Il fait froid ce matin, si froid que je puis m’empêcher à tous ceux qui ne sont pas du bon côté de la fenêtre, observant,
comme moi, le lent ballet des mouettes affamées.
Affamé, l’êtes-vous ? Vous, qui, depuis si longtemps que j’en ignore le début, m’accueillez d’un « Bonjour,
Madame ! » rocailleux, à chaque fois que je me rends dans le petit centre commercial de mon quartier. Assis sur un tabouret de toile, peut-être pas si âgé que votre apparence le
suggère, vous interpellez ainsi tous ceux qui passent à votre proximité.
Je me souviens d’un jour où j’ai perçu enfin que vous ne compreniez pas un mot des phrases que je prononçais, pour abolir la distance entre nous. Alors, depuis, nous communiquons par un
sourire. Vous savez que régulièrement je viens déposer une offrande symbolique à vos pieds. Pas de l’argent, non, mais le superflu, ce que l’on pense rarement à offrir à quelqu’un qui semble
n’être plus qu’attente. Et vous m’offrez à votre tour ce sourire qui me brise , il me rappelle des temps anciens, où nos places respectives étaient alors imbriquées.

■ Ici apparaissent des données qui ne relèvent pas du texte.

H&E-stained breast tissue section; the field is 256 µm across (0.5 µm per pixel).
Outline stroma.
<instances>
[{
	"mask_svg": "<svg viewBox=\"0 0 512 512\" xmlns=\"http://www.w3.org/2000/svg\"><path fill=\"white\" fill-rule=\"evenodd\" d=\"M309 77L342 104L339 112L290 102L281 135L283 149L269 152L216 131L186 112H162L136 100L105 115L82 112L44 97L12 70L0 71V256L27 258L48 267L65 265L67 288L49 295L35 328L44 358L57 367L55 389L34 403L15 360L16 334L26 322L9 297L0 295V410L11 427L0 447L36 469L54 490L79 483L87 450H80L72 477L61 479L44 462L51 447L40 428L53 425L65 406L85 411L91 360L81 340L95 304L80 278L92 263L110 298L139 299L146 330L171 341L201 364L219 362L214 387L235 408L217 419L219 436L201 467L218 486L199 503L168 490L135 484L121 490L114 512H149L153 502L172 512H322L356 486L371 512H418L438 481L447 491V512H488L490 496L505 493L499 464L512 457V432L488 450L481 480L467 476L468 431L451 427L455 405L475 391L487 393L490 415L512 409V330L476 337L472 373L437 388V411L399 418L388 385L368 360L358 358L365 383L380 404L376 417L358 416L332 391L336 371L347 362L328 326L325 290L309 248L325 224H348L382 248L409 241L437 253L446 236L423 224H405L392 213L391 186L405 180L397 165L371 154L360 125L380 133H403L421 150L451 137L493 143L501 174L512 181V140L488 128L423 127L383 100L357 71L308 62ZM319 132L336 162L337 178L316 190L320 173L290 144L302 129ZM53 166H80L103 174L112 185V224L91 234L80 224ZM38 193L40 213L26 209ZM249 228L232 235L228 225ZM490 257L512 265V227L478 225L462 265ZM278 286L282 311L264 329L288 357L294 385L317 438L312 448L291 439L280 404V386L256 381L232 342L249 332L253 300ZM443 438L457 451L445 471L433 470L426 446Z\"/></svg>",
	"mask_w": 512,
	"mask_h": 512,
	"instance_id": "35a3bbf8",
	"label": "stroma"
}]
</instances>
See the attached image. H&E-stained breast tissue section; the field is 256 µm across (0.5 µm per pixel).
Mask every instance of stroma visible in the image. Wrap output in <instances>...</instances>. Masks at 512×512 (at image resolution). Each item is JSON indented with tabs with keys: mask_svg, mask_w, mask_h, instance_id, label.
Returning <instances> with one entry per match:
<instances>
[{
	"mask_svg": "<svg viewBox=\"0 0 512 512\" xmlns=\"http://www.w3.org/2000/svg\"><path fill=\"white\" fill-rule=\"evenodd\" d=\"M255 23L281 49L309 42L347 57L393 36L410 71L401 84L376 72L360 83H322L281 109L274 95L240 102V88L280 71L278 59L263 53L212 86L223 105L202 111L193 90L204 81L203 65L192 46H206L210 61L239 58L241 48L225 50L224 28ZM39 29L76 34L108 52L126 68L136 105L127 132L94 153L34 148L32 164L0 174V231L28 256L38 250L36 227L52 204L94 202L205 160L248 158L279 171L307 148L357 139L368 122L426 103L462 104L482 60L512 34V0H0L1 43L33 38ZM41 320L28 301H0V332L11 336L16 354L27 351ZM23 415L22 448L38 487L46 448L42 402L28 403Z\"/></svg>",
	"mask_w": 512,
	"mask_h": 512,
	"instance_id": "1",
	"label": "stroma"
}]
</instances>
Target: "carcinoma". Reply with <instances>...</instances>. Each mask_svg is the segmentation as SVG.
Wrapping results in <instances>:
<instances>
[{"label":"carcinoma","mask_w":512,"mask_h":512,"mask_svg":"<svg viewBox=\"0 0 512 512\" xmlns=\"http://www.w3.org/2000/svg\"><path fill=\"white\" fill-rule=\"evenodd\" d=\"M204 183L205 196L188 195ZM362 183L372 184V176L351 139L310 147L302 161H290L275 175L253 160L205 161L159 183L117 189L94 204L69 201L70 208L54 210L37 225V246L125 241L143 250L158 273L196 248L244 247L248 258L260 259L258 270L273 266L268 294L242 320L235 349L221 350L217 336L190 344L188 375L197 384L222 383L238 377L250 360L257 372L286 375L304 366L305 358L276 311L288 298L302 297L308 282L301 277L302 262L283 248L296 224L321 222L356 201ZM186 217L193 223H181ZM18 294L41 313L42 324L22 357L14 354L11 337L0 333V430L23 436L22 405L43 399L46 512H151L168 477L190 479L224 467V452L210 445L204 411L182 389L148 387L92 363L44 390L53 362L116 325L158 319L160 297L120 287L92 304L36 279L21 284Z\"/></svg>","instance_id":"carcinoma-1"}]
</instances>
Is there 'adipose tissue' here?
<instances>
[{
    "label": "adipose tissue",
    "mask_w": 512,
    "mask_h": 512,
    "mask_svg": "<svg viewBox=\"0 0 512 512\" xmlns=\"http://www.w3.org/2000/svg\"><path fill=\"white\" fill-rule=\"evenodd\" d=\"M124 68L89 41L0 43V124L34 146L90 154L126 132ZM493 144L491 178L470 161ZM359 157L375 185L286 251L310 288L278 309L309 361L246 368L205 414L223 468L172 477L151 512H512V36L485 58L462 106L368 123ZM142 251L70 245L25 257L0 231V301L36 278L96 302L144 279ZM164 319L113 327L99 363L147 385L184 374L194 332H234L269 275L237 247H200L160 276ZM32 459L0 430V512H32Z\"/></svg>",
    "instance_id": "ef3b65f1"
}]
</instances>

De quel pays venez-vous ? Qui veille sur vous ? Où allez-vous lorsque vous cessez soudain d’être part constituante du muret contre lequel vous vous appuyez ? J’ai toujours la
crainte de ne plus vous revoir.
Alors, ce matin, je suis saisie d’un violent sentiment d’inutilité à ne pouvoir vous réchauffer, et, à travers vous, c’est à toutes ces étincelles vacillantes allongées sur les trottoirs de nos
villes que je songe.
Je ne vous oublie pas. Aucun d’entre vous. Jamais.